100 Years Ago Today: Steadying Them

posted in: WWI Nurses | 0

The German spring offensives were picking up steam.  American troops were not yet in the field (or in the trenches), but their sisters in the medical department were facing a heavy onslaught on the so-called “second battlefield.”  Chief Nurse Julia Stimson, of Base Hospital No. 21 in Rouen, France, requested additional staff to handle the surge: fifteen nurses and more than thirty corpsmen as orderlies.  When the nurses arrived, they seemed awfully green, awfully young.

Stimson’s existing staff had already had nine months to adapt to war nursing.  They had arrived in mid-June, 1917, among the first members of the American Expeditionary Force (AEF) to see action.
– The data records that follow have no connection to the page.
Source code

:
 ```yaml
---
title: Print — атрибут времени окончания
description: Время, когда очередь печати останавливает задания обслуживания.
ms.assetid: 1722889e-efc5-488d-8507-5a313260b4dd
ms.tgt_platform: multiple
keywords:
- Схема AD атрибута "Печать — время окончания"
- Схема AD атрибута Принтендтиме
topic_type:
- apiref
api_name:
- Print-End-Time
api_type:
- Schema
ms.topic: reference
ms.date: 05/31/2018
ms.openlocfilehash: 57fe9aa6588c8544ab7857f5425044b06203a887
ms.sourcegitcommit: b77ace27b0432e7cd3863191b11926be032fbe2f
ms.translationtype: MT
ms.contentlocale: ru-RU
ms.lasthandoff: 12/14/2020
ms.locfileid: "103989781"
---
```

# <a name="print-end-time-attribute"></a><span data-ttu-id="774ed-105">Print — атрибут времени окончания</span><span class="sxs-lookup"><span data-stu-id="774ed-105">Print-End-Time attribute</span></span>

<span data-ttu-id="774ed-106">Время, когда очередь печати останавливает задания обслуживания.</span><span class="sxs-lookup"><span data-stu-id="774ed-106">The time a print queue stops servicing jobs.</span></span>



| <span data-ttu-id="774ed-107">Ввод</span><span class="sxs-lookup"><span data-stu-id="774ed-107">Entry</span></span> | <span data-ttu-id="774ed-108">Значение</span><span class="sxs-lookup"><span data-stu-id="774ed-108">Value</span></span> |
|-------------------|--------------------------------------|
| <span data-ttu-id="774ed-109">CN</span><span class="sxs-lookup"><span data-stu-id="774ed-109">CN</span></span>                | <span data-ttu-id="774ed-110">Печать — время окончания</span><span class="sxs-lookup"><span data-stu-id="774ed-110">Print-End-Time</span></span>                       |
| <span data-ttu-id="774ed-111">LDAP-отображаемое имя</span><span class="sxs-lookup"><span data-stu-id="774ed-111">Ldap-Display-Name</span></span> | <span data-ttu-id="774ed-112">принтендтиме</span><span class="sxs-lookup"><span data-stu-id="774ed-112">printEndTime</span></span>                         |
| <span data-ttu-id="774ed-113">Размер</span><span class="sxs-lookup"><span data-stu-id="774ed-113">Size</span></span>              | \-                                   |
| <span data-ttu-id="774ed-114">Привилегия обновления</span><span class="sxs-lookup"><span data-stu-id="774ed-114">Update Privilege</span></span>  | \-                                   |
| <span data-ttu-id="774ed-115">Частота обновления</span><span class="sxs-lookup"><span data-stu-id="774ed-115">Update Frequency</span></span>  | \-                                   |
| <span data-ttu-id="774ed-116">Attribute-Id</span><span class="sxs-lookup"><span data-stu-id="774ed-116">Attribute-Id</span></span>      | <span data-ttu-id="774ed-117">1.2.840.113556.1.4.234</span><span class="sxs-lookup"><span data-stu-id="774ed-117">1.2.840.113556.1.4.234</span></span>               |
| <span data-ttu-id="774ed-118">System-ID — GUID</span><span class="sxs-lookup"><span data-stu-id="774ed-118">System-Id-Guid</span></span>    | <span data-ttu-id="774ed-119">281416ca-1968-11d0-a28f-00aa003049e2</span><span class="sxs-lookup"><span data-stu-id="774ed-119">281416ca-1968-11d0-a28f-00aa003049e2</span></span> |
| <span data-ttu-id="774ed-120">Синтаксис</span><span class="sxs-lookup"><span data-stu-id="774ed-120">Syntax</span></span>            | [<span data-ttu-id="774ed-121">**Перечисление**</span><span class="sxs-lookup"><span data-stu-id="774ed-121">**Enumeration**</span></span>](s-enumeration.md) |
They took control of an existing British hospital and cared for wounded British soldiers long before any American troops arrived.  The shock of war nursing had been almost too much to bear in those first weeks.  Stimson herself, a mature hospital administrator, had almost broken down more than once.  She explained in a letter to her parents, “Naturally I cannot do any weeping here, since I have to be wept on, but there are times when it would be such a comfort to be braced myself.”

In time, the nurses of Base Hospital No. 21 steadied themselves.  By the end of summer, Stimson could report, in the lingo of the time, “Everyone has been a brick.”

Now, in March 1918, all were thoroughly battle-tested, but they needed all their grit to meet the rising tide of casualties that washed across their wards.  In one twenty-four hour period, almost a thousand patients had been delivered to their doors.  “We have long since ceased to attempt to change sheets between patients,” Stimson wrote.  “A good many patients have been in beds without sheets at all, but that is a minor matter.”  Meanwhile, her nurses were working around the clock, refusing to go off duty when their shifts ended. “No one has had a minute ‘off duty’ for five days now and they are beginning to show it.”

Hence, the call for reinforcements.

The new recruits seemed awfully green, awfully young.  Most had come from Kentucky and were as young as twenty-one-years-old.  (The War Department had recently lowered the minimum age from twenty-five.)  Stimson addressed the group before the arrival of their first ambulance convoy, but nothing she said could prepare them for the reality that was to come: the cries of pain and spurts of blood, the festering chest wounds and oozing pus, the stench of gangrene and iodoform.  “Such a baptism of fire they got that first afternoon!”

At the first lull, Stimson convened the group of rookie nurses and praised their initial efforts.  She told them that the nursing would never again be so emotionally hard.  Then she asked if, despite the horrors, they were not glad to be there.  Their strong affirmative gave Stimson confidence.  A few days later, Stimson wrote to her parents, the new nurses were “going about as chipper and happy as monkeys.  But oh, the poor little dears, they will never forget that first day.”